Objective »
Write the next part of the forum thread about the faulty Piccino steam boiler, picking up after its final reply.

# Piccino steam boiler gone nuts AGAIN



## johnlevon (Mar 13, 2015)

So, less than a year since it last broke and I had to have somebody out to fix it (as I have no idea how to do so myself ),my steam boiler is broken again. Regularly jumps up to >1.5bar then down to zero, but on releasing it's clearly not even steam.

The guy who came out said something about the temperature sensor getting scaled over. I'm in a soft water area - Manchester, and

besides, if this is going to be a yearly problem it seems crazy I have to take t he machine apart to fix it? He implied that the filter in the water tank itself made no difference (I've never replaced it).

It's out of warranty but I wouldn't expect it to break like this. Any suggestions? Think about a new - non-Fracino - machine?

cheers

john


----------



## Norvin (Sep 10, 2014)

The steam boiler temperature is regulated by a pressure switch. It sounds as if the pressure switch is faulty. It is situated on the top of the steam boiler so should be easy enough to replace.


----------



## El carajillo (Mar 16, 2013)

johnlevon said:


> So, less than a year since it last broke and I had to have somebody out to fix it (as I have no idea how to do so myself ),my steam boiler is broken again. Regularly jumps up to >1.5bar then down to zero, but on releasing it's clearly not even steam.
> 
> The guy who came out said something about the temperature sensor getting scaled over. I'm in a soft water area - Manchester, and
> 
> ...


Coffee machines are similar to cars in as much as they need servicing and maintaining.

I do not know what the water is like in your area but it does depend on salts / minerals in the water as to how quickly scale will form.

Do you use the steam boiler for hot water ? continual use can speed up scaling.

As you pointed out you have never changed the filter in the tank, this would not help matters.

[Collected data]
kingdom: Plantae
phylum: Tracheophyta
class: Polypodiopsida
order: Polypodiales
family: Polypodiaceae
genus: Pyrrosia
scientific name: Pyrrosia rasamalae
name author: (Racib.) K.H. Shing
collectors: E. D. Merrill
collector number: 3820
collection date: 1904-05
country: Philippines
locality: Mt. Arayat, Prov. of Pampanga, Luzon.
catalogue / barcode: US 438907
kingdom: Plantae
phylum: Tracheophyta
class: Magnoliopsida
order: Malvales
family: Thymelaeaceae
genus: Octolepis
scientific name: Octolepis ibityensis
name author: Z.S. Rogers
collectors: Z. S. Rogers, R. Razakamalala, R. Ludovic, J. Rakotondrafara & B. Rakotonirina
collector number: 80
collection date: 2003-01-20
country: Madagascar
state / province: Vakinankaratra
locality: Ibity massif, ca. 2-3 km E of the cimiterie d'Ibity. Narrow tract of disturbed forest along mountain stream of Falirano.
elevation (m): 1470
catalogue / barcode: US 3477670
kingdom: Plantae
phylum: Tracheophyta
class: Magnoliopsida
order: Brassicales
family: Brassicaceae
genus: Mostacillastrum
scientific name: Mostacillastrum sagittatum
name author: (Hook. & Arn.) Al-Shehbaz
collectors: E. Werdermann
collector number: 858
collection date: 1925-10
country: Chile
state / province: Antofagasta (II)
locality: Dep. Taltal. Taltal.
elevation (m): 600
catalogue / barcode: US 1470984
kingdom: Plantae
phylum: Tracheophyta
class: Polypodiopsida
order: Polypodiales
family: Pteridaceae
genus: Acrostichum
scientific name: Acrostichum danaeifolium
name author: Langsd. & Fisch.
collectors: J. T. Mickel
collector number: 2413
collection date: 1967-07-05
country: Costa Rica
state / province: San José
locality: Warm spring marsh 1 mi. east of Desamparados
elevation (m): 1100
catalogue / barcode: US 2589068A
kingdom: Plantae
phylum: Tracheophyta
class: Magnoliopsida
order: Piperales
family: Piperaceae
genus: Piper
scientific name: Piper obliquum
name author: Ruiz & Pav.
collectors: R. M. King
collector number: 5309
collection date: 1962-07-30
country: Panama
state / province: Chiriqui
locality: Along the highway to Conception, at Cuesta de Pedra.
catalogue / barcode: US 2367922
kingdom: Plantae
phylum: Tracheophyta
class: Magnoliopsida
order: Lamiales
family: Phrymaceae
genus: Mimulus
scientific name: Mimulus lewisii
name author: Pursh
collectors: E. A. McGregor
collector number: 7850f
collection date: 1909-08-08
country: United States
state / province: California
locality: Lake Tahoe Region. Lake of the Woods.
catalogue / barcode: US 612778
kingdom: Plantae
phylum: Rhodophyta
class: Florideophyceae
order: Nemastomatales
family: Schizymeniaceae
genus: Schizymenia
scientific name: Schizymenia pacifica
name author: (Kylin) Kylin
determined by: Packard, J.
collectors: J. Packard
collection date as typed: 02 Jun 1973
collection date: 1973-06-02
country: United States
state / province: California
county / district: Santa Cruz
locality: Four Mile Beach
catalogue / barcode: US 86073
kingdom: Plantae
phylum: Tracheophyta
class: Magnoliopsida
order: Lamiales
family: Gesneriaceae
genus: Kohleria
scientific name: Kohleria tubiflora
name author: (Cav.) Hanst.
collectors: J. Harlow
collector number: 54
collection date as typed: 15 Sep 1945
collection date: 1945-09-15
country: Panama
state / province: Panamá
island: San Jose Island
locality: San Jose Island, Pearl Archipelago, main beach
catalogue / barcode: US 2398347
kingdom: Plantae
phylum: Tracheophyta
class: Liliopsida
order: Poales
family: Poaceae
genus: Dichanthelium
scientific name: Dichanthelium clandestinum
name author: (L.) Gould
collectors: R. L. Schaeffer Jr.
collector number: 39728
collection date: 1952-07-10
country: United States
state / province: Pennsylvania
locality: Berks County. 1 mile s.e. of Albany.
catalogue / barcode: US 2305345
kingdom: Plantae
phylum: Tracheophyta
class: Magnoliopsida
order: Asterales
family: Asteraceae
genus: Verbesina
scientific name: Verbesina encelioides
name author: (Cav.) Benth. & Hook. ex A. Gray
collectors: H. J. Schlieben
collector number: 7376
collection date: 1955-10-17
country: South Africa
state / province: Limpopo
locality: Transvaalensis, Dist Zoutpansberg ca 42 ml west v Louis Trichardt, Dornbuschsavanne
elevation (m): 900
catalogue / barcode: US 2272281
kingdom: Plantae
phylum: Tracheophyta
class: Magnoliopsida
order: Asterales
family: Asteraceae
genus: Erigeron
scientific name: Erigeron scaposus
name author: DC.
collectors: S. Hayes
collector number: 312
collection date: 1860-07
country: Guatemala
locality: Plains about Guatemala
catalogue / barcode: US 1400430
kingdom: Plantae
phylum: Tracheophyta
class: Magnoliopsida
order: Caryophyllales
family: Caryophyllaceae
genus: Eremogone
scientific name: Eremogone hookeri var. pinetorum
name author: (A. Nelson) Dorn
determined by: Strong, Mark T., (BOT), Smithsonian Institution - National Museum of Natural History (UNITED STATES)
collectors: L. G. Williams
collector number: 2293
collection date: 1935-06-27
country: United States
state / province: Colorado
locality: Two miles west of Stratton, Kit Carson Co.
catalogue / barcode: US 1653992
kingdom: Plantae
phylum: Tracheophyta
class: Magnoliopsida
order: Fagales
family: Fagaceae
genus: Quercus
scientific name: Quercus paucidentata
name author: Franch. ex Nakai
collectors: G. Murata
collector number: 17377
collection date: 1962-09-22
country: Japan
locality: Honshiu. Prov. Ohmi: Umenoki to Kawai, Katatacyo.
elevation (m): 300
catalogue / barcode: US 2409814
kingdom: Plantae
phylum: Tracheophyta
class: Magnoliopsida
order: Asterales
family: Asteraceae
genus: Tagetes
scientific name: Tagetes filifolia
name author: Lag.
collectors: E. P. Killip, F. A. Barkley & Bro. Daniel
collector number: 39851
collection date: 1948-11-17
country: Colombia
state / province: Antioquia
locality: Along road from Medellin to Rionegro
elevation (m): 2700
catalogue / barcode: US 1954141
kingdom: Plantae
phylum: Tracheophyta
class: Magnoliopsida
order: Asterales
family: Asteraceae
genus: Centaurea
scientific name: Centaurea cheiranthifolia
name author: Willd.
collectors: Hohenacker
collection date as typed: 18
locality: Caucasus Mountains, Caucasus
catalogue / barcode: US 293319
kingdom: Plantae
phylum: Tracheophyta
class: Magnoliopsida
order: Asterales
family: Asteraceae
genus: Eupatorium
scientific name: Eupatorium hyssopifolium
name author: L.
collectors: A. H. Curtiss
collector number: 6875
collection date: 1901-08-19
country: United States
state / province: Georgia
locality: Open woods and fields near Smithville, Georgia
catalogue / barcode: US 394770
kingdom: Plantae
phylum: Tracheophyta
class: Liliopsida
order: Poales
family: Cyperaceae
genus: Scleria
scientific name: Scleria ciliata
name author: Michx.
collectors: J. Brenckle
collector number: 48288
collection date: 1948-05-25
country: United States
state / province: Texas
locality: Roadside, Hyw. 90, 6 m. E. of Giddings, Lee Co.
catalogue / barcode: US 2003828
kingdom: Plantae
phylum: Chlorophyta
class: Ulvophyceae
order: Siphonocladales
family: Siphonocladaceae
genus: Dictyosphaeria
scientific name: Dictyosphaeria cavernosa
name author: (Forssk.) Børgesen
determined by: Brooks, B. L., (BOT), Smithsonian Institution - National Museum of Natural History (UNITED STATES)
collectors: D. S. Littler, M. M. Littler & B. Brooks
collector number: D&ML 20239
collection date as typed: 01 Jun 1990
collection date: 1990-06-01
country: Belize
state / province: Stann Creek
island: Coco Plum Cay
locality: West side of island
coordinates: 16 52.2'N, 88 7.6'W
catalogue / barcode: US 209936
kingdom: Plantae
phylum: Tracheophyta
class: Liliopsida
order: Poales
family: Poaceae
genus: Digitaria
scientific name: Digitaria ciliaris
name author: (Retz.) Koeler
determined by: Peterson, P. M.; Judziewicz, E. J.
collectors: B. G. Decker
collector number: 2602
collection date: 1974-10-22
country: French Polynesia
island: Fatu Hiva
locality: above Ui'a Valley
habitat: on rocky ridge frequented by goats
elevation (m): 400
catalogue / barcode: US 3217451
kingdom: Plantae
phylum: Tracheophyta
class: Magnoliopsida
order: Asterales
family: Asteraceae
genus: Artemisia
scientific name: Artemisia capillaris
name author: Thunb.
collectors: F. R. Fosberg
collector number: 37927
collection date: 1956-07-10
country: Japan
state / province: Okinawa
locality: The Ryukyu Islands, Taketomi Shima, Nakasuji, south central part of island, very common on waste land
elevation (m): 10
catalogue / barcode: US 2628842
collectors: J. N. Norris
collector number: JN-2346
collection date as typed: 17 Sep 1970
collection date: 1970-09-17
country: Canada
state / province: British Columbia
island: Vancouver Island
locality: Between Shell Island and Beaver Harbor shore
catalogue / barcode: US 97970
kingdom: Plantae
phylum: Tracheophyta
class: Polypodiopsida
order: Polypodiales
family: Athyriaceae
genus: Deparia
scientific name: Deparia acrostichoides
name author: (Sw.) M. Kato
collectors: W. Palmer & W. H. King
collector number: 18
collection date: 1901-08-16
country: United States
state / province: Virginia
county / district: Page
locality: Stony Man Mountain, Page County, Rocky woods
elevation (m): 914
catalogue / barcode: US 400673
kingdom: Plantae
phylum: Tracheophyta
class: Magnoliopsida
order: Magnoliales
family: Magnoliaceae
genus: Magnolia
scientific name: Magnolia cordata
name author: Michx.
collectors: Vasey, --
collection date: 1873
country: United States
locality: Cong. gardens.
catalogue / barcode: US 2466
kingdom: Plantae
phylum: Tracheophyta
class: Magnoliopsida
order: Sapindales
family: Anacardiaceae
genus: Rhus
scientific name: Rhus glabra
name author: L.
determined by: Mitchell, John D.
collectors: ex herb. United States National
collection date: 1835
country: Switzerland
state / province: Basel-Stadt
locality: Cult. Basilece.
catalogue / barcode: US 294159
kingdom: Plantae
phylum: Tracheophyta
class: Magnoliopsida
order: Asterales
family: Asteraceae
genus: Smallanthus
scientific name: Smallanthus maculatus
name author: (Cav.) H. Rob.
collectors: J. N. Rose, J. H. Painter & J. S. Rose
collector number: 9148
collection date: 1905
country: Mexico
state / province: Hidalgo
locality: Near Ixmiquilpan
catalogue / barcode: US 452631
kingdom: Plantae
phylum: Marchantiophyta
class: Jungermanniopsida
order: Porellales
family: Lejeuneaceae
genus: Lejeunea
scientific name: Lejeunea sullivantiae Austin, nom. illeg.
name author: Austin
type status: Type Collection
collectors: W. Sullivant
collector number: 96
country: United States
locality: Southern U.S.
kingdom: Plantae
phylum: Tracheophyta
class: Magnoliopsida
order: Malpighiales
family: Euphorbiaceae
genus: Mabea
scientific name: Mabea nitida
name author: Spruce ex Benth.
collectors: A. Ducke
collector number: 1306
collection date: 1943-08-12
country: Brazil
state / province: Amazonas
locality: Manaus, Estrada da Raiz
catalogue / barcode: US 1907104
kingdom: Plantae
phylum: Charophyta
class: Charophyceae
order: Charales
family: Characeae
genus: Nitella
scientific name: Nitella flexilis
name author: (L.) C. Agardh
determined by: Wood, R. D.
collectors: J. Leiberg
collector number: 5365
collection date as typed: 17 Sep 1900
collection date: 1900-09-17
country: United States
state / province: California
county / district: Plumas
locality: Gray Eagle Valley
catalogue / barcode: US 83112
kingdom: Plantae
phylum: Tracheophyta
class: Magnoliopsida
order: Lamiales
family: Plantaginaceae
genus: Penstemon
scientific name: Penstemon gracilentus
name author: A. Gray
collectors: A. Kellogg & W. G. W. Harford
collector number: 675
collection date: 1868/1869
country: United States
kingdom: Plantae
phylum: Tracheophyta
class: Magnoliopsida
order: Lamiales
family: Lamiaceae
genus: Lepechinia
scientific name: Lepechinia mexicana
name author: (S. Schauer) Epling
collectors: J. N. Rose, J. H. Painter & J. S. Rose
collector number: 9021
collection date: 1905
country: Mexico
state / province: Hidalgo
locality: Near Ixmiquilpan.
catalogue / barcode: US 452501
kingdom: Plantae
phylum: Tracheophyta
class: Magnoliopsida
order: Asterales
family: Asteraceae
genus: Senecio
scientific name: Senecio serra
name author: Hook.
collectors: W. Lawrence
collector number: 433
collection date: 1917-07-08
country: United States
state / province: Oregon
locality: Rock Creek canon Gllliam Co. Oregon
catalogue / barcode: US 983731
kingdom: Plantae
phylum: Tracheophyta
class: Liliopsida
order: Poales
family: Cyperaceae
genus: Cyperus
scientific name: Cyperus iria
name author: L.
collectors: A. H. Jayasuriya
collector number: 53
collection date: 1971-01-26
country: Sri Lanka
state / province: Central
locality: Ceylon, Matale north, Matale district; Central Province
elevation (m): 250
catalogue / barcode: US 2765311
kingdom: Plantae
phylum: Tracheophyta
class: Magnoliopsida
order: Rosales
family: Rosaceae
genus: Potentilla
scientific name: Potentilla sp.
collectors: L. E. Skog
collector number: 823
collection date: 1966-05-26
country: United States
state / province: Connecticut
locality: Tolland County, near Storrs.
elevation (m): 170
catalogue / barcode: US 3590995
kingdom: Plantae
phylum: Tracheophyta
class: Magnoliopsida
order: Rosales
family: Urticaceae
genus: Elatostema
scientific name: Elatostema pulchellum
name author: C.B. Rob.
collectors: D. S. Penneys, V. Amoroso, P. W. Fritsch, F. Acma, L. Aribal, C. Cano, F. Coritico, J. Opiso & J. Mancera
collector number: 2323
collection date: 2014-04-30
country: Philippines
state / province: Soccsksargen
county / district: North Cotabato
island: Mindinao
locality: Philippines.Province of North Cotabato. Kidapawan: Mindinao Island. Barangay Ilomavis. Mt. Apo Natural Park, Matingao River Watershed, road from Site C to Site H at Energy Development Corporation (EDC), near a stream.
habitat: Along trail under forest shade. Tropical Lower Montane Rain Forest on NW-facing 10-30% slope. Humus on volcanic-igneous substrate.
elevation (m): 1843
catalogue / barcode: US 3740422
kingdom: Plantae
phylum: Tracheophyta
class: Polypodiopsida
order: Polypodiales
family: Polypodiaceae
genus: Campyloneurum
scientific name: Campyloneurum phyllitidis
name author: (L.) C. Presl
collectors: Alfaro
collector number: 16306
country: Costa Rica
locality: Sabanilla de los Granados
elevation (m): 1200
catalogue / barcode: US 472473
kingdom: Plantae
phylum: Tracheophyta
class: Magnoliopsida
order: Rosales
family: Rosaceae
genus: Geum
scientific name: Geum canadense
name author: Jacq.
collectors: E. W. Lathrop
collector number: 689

Response for this exercise »
----------



## johnlevon (Mar 13, 2015)

I maintain the machine as much as I reasonably can, but dismantling a boiler is a bit much for me!

I only use the wand to steam milk, less than 3 times a day on average. The service guy said the filter made no difference anyway, as I mentioned. Maybe it is the switch as Norvin suggested, I hope so.

cheers

john


----------



## RoA19 (Feb 23, 2018)

I recently bought a used Piccino (fortunately no issues so far) & I'm using Brita filtered water from a jug for mine. The more I read about things on the forum it seems I should be using a certain type of bottled water (Volvic, Stretton Hills or a Tesco own-brand whose name escapes me at present) due to their mineral content. Hope you get it sorted soon. Nice little machines.


----------



## Dylan (Dec 5, 2011)

Very much sounds like the pressure stat - its the only thing capable of causing varying issues with pressure. If it was the water level probe the boiler would either auto fill too much or turn the pump on/off.

You can service a pstat but there isn't much point as its difficult and they are never good as new.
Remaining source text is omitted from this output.